Question

A rectangular block of mass 5 kg attached to an horizontal spiral spring executes simple harmonic motion of amplitude 1 m and time period 3.14s. The maximum force exerted by spring on block is _____N.

Answer 1

Correct Answer: 20

Step 1: Calculate the angular frequency \( \omega \). The angular frequency for simple harmonic motion is given by: \[ \omega = \frac{2\pi}{T} \] Substituting the time period \( T = 3.14 \, \text{s} \): \[ \omega = \frac{2 \times \frac{22}{7}}{3.14} = 2 \, \text{rad/s} \] Step 2: Calculate the maximum acceleration \( a_{\text{max}} \). The maximum acceleration in simple harmonic motion is given by: \[ a_{\text{max}} = \omega^2 A \] Substituting \( \omega = 2 \, \text{rad/s} \) and \( A = 1 \, \text{m} \): \[ a_{\text{max}} = 2^2 \times 1 = 4 \, \text{m/s}^2 \] Step 3: Calculate the maximum force \( F_{\text{max}} \).
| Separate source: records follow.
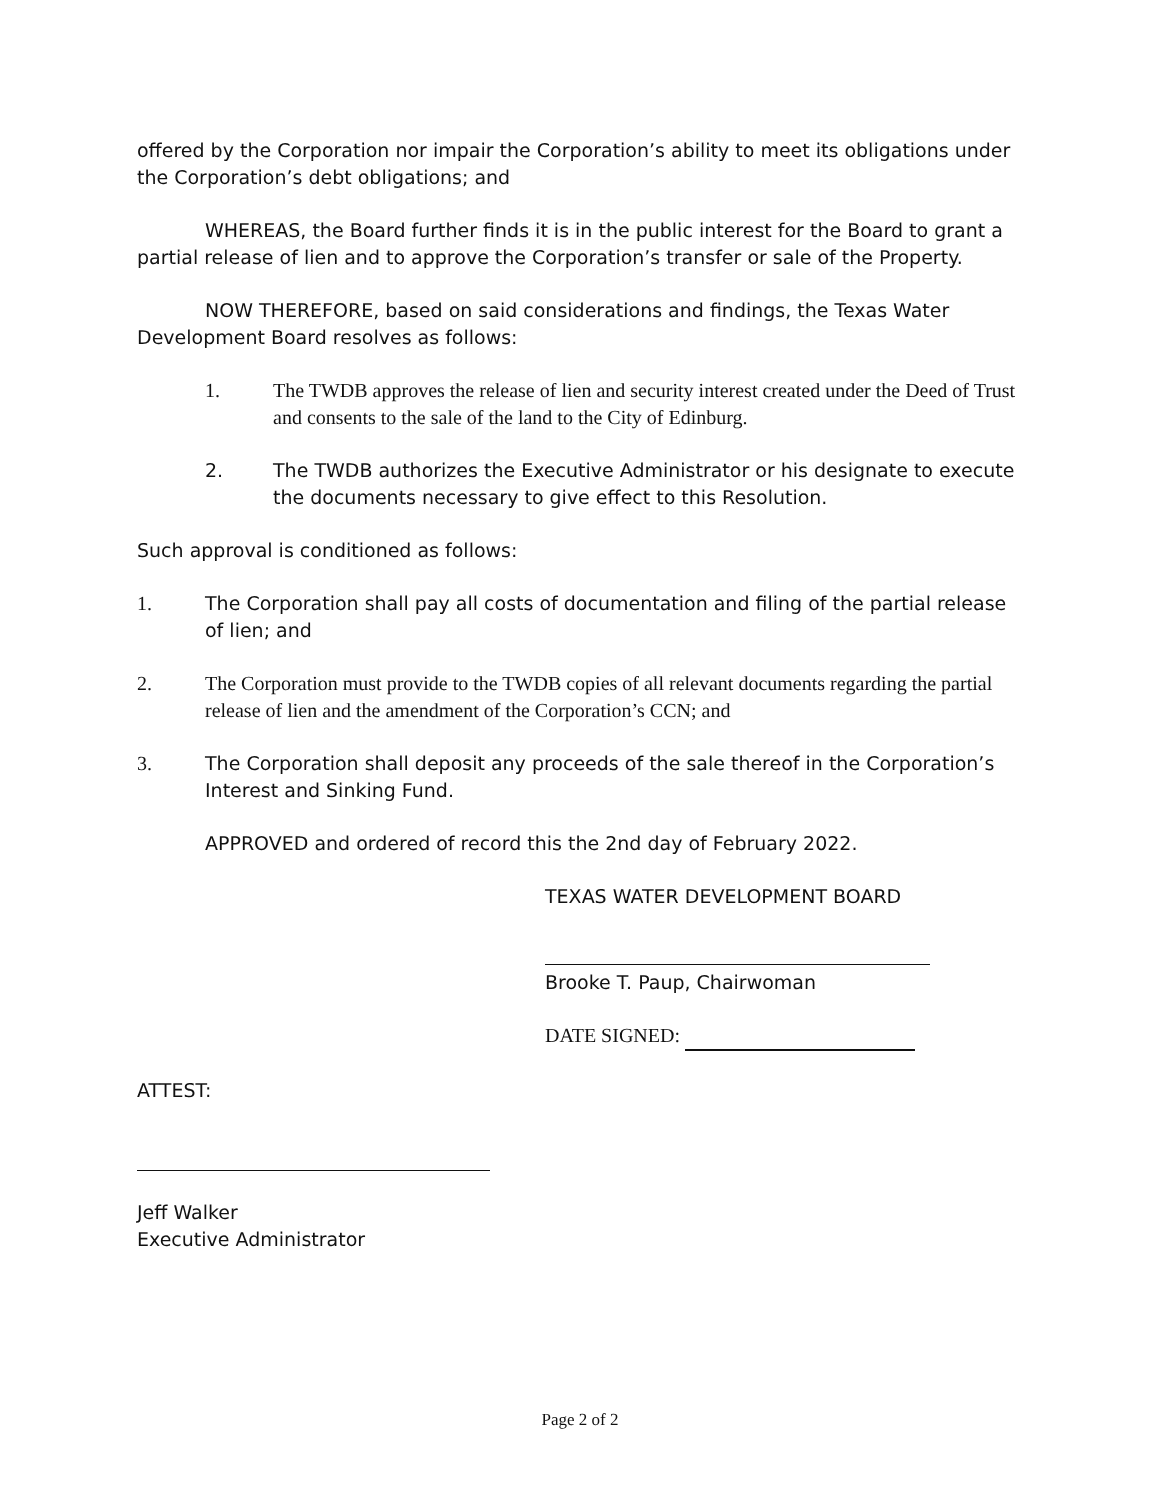offered by the Corporation nor impair the Corporation’s ability to meet its obligations under the Corporation’s debt obligations; and
WHEREAS, the Board further finds it is in the public interest for the Board to grant a partial release of lien and to approve the Corporation’s transfer or sale of the Property.
NOW THEREFORE, based on said considerations and findings, the Texas Water Development Board resolves as follows:
1. The TWDB approves the release of lien and security interest created under the Deed of Trust and consents to the sale of the land to the City of Edinburg.
2. The TWDB authorizes the Executive Administrator or his designate to execute the documents necessary to give effect to this Resolution.
Such approval is conditioned as follows:
1. The Corporation shall pay all costs of documentation and filing of the partial release of lien; and
2. The Corporation must provide to the TWDB copies of all relevant documents regarding the partial release of lien and the amendment of the Corporation’s CCN; and
3. The Corporation shall deposit any proceeds of the sale thereof in the Corporation’s Interest and Sinking Fund.
APPROVED and ordered of record this the 2nd day of February 2022.
TEXAS WATER DEVELOPMENT BOARD
Brooke T. Paup, Chairwoman
DATE SIGNED:
ATTEST:
Jeff Walker
Executive Administrator
Page 2 of 2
The maximum force is given by: \[ F_{\text{max}} = m a_{\text{max}} \] Substituting \( m = 5 \, \text{kg} \) and \( a_{\text{max}} = 4 \, \text{m/s}^2 \): \[ F_{\text{max}} = 5 \times 4 = 20 \, \text{N} \] Thus, the maximum force exerted by the spring is \( 20 \, \text{N} \).